Document breaks down Hiroshi Fujiwara’s six biggest influences, from Ura-Harajuku to 80s hip hop.
To label Hiroshi Fujiwara as a renaissance man even seems insufficient. At 55, Fujiwara’s compiled such a formidable CV that it’s hard to imagine what he could do next to surprise us—but he always does, and perhaps that’s why he has remained one of the most enigmatic and exciting designers in the industry. The inspirations for Fujiwara’s Fragment Design are diverse; whether it be the Ise Grand Shrine, a sacred Shinto landmark nearby to Hiroshi’s childhood home, or experiences he had in the early 1980s of trekking crates of hip-hop records he had found in New York back to Japan, Fujiwara possesses the rare skill to share his own experiences with us through the products he creates, and he is rightly labeled the Godfather of Streetwear.
In recent years Fujiwara’s work has undergone a global resurgence in popularity, thanks to a timely slew of captivating collaborations and releases. Fujiwara’s latest partnership was with Moncler, creating a line of technical outerwear inspired by backstage sections of music venues and the snowy mountains of northern Japan. Fujiwara’s Moncler collection was one of several re-interpretations of Moncler’s signature down jacket presented in the latest Genius Series. The capsule received immense critical acclaim, as does all of Fujiwara’s work. Along with his partnership with the fashion powerhouse, Fujiwara has been keeping busy, doing lovely, and sometimes strange projects. “Now I’m making Baby Star Ramen” Fujiwara laughingly told Takashi Murakami in a conversation for Document’s S/S 2019 issue—after mentioning his recent work with Pokémon.
To understand Fujiwara’s process, we dive into his past, breaking down the places, people, and moments which contributed to his unequivocal designs.
Ura-Harajuku Fashion Scene
Fujiwara has mastered the art of collaboration.

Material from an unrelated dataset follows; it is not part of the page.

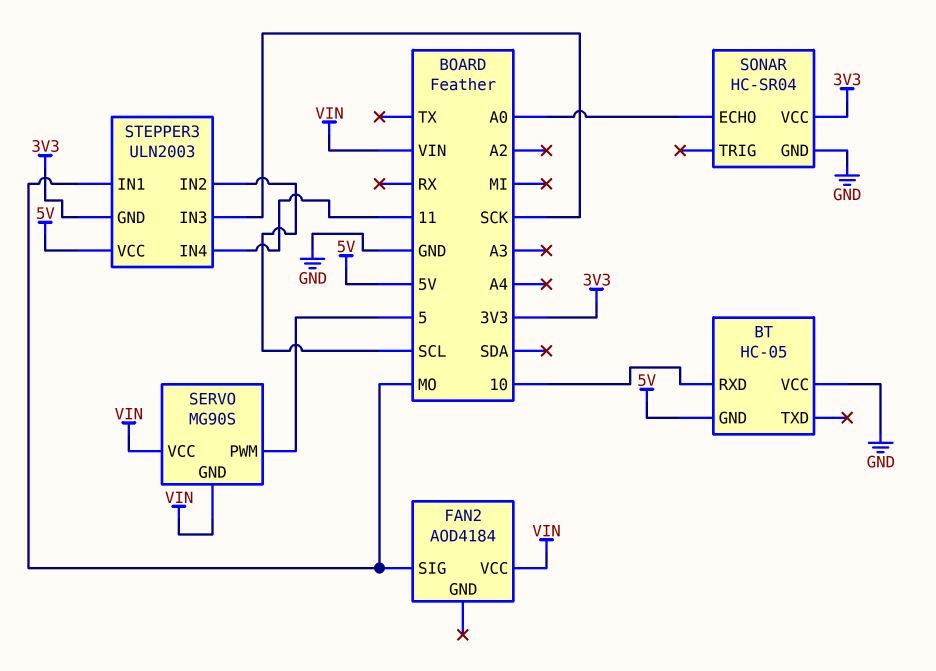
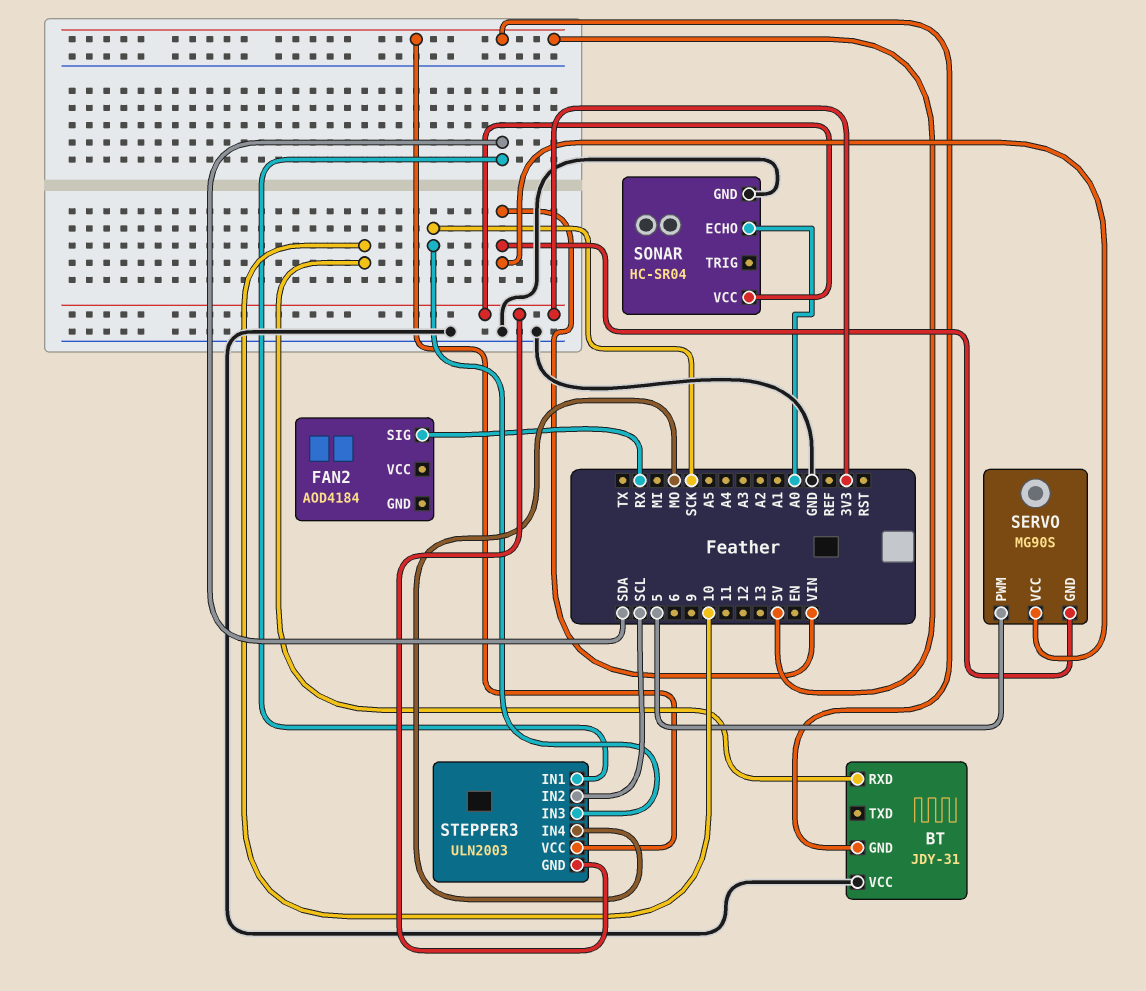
BT: HC-05 -> JDY-31
FAN2 pin SIG: MO -> RX
FAN2 pin VCC: VIN -> none
STEPPER3 pin IN1: MO -> SDA
STEPPER3 pin IN4: 11 -> MO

Over the course of his career he has worked with hundreds of brands and creatives, driven by a need to expand his own creative process. Fujiwara carries a strong sense of humility and is eager to work with new designers. In the early 1990s, as the Harajuku street scene was blossoming into a global phenomenon, Fujiwara was front and center, helping mentor the younger generation of Japanese designers.
The Japanese Streetwear Boom
Nigo, the famed creative director of A Bathing Ape, worked closely with Fujiwara as he developed his brand. Fujiwara also helped guide Jun Takashi of Undercover and Takizawa Shinsuke of Neighborhood, both of whom have developed their brands into influential streetwear labels. “I have nothing original,” Fujiwara told his friend Murakami, “so my basic style is to join with others who allow me to play with them on their turf. I feel like I’m changing in a good way, and enjoying myself alongside those will play with me.” It’s this notion of constant changing that seems to free Fujiwara from constraints he otherwise might have faced.

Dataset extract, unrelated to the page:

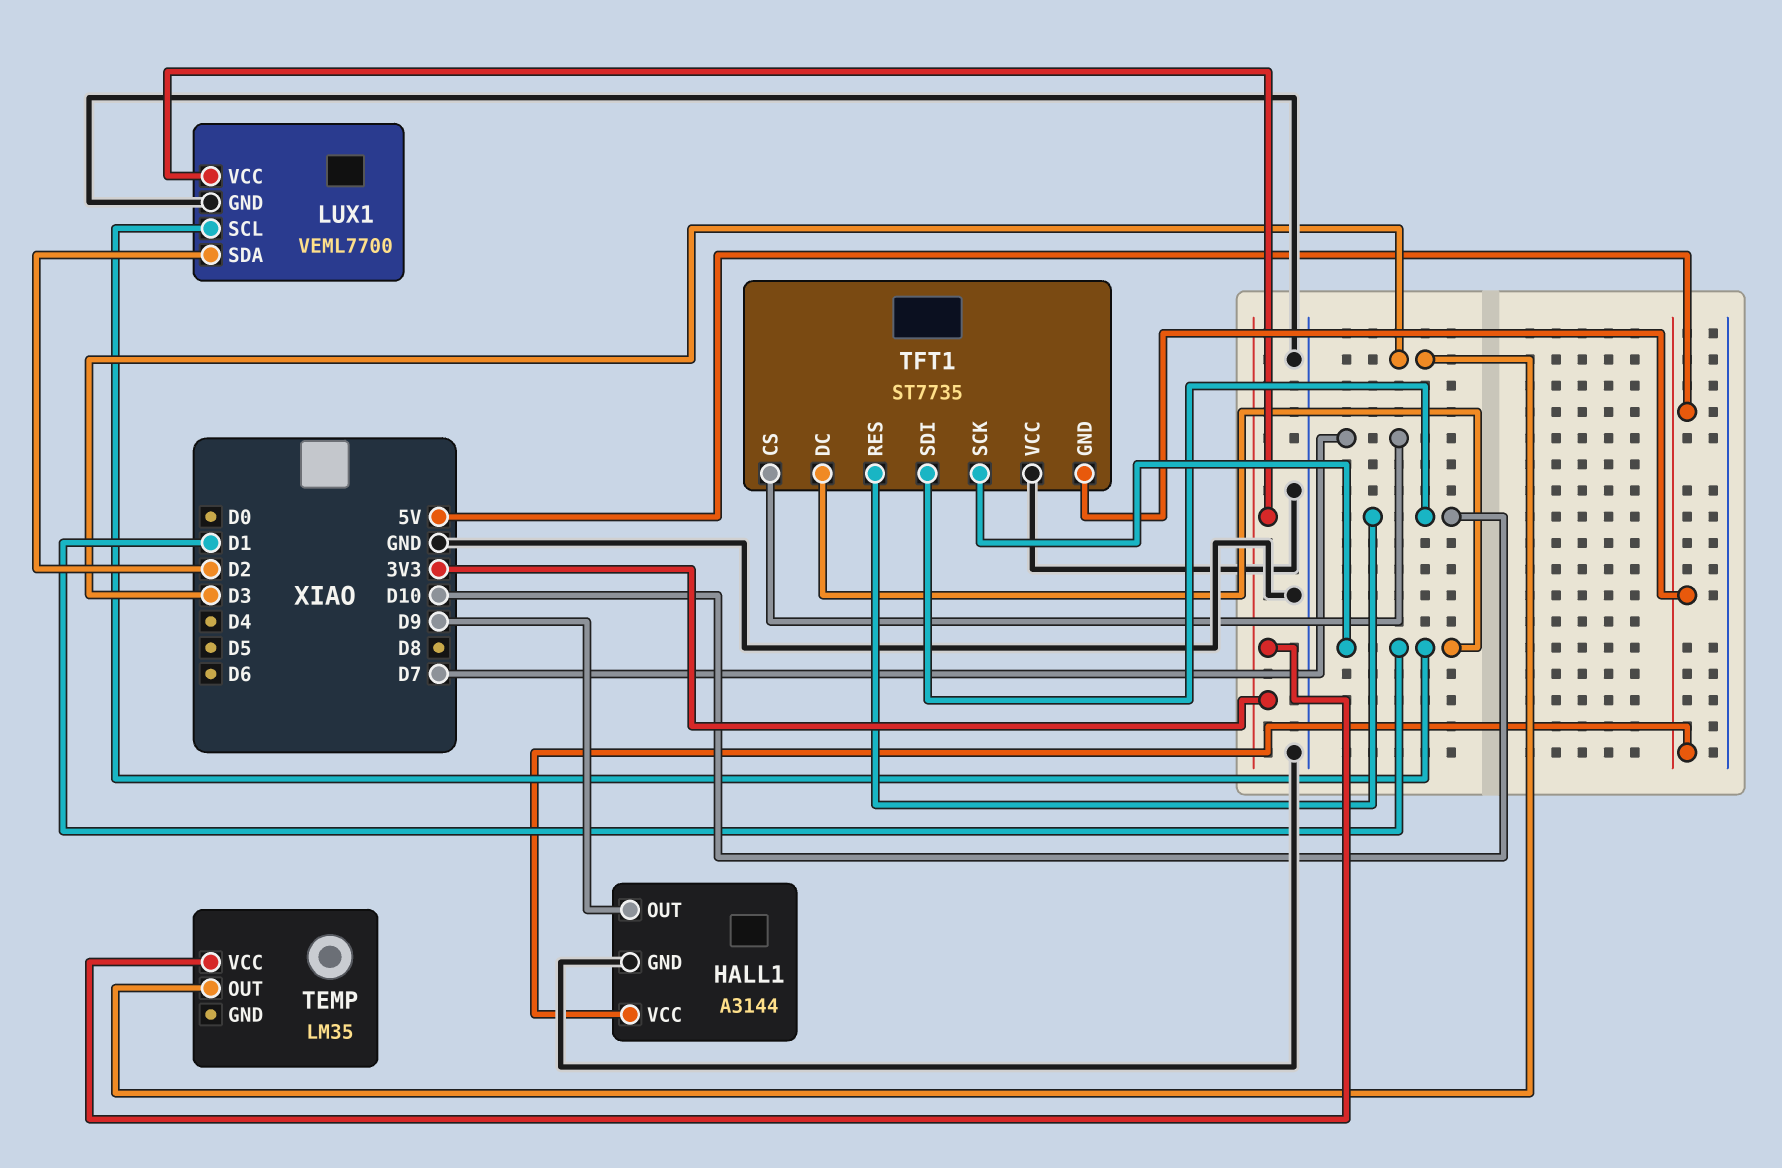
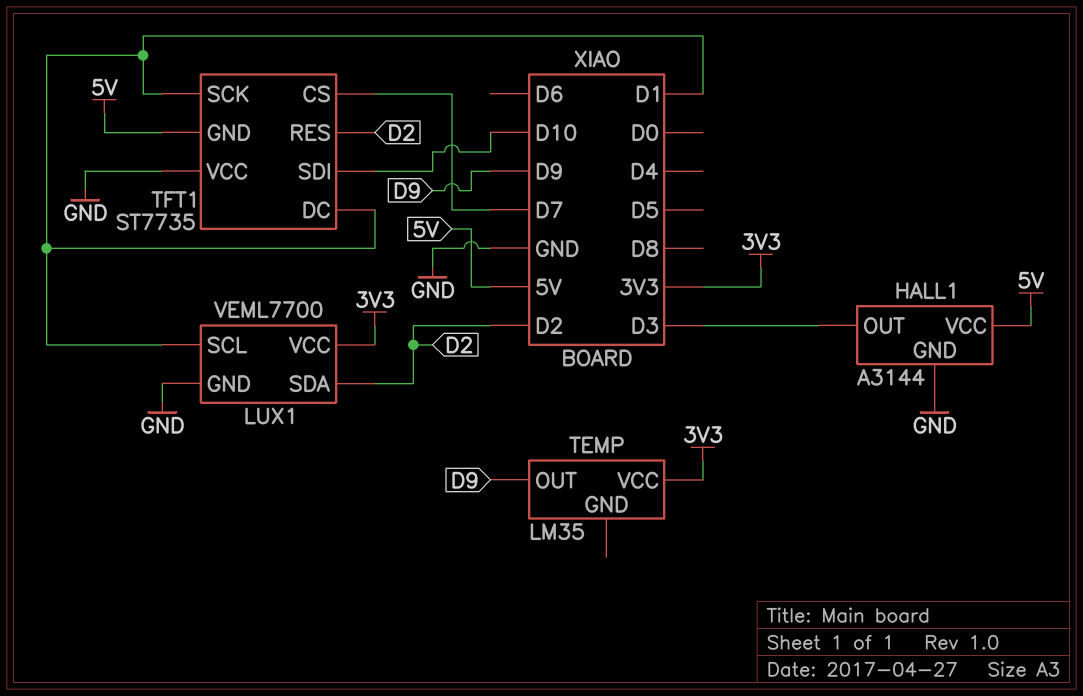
HALL1 pin OUT: D9 -> D3
TEMP pin OUT: D3 -> D9
TFT1 pin RES: D10 -> D2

Apart from design, Fujiwara is an avid musician. He’s released 10 albums under his own name in the last 25 years; including Slumbers in 2017. Along the way, Fujiwara also developed a close friendship with Eric Clapton, and in partnership with Martin Guitars, has released several iterations of Clapton’s signature acoustic model.
Hip Hop Arrives in Japan
Fujiwara is often credited with bringing hip hop to Japan in the 1980s, as he was known to play American rappers like NWA and Public Enemy at clubs across Japan. He’s since stopped DJing, but music has continued to play a pivotal role in Fujiwara’s career, and his latest project with Moncler is indicative of that, much of it adorned with words like “backstage” and allusions to the DJs of his early days.
Skateboarding as Self-Expression
As the Harajuku district of Tokyo was expanding with regards to fashion, skateboarding was also laying its roots, quickly becoming a staple of Japanese youth culture. Fujiwara was enamored with the sport, and seamlessly began to integrate its inspirations into his design. Skateboarding fit well with Fujiwara’s aesthetic—the fluid movements and liberating ethos serving as a useful tool to represent emotion in his designs.
Snowboarding in Northern Japan
It isn’t too surprising that Fujiwara is an experienced snowboarder—he’s a regular at the ski resorts in northern Japan. He’s even released Fragment Design signature snowboards in partnership with Burton, eliciting the importance of functionality in everything he creates.